Dillon questioned whether the cameras can fairly distinguish whether drivers have first come to a stop before turning or whether they’ve blown red lights.
Click here to read Dillon’s amendment. She said she ended up not pursuing the amendment after both proponents and opponents of the red-light bill objected to it.
Another New Haven state legislator who has expressed reservations about the bill in the past, Gary Holder-Winfield, also did not appear at the press conference. He said later he had a work commitment. And he said that he will vote for the bill this year. He came around to support it last year, too.
“I’m not in love with the thing. I don’t like the potential that there is to use it for other purposes,” he said. “But I would vote for it. I have heard enough to understand why red-light cameras are something people want to do. I live at the corner of Winchester and Division, where I’ve had cars get hit and almost come into my yard. So I recognize the issue.”
Dueling Studies
Proponents like new downtown Alderman Doug Hausladen said red-light cameras in other states have reduced the number of accidents and saved lives.
Hausladen (pictured) pointed to this insurance industry-backed 2011 study showing a dramatic reduction of “T‑Bone” (front-to-side) car crashes. While the number of rear-end collisions crept up due to people suddenly stopping at red lights, the drop in deadlier T‑Bones prevented far more damage and loss of life.
Connecticut ACLU chief Andrew Schneider, meanwhile, pointed to this 2008 University of Florida study concluding that the cameras may actually increase the risk of accidents and serious injuries; and to recommendations from auditors in Denver and Los Angeles that the cameras be removed because of a lack of evidence that they work.

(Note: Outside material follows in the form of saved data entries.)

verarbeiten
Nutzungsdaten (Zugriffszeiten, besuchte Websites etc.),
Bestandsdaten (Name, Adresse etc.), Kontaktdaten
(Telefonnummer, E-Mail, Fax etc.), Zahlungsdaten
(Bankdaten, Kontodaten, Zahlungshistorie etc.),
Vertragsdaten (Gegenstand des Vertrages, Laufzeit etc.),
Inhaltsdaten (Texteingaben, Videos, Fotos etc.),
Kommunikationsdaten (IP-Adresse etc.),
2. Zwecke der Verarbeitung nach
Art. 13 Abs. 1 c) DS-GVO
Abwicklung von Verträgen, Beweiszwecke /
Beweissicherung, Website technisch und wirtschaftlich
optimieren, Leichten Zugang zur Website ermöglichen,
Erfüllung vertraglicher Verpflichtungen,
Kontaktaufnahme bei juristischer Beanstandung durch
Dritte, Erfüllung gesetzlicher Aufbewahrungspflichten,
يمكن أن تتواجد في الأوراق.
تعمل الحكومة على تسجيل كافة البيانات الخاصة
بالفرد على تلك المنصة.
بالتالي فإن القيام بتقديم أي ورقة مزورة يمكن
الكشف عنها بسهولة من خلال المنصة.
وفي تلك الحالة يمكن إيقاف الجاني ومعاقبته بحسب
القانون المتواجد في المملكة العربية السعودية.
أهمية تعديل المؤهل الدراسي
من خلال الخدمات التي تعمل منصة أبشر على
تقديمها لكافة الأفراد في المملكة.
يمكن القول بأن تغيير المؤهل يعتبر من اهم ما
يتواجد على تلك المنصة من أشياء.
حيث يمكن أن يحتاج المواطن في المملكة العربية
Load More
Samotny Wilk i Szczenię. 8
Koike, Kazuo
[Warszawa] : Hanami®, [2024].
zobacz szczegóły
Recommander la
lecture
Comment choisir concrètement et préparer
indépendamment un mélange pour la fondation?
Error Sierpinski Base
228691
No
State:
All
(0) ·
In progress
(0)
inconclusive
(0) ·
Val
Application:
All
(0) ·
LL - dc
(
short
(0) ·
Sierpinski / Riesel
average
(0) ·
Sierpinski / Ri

“I have heard only positive reports from places that have enacted it,” state Sen. Looney responded. “Over time, there has been a declining number of accidents.” He also said the cameras have “deterrent power. People know they need to be more careful at those intersections.”
ACLU’s Schneider also criticized the use of the cameras — which record license plate numbers and the movement of a car through an intersection, but not faces — for compromising people’s constitutional rights to due process. The cameras don’t reveal who’s driving the car. “The driver never has a chance to confront an accuser. Oftentimes it’s a different person who’s driving the car other than the owner,” Schneider said. Even if they appeal a ticket weeks or months after receiving a fine in the mail, drivers can find it “hard to remember details.” Such “fundamental constitutional conflicts” have led states like Maine and New Hampshire to ban red-light cameras, he said.
Looney responded that the constitutional criticisms would be more of a concern if the law involved “criminal violations,” not civil ones. He said the bill will include, as it did last year, a provision that prevents municipally issued tickets from red-light cameras from affecting a person’s driving record.
New Haven’s Hausladen has helped lead the charge for the state enabling law for years, previously through his role as leader of the Downtown-Wooster Square Management Team.
The law to be proposed this year would allow cities with 60,000 or more people to experiment with the cameras.
Bicycling groups and “safe streets” organizers have made the law a top priority. Hausladen was asked about concerns raised by those same groups about plans for remaking that same stretch of Route 34 near the hospital as part of a new Downtown Crossing Plan. The groups charged that the city, despite its pledge to support pedestrian- and cycling-friendly “Safe Streets,” was pushing through another frightening mini-freeway dedicated primarily to fast-moving auto traffic (the way it did with the widening of Whalley Avenue in Westville). Officials eventually modified the plan somewhat in response to those concerns.
“The latest redesign is actually a good compromise,” Hausladen responded. “It’s going to be a great improvement.”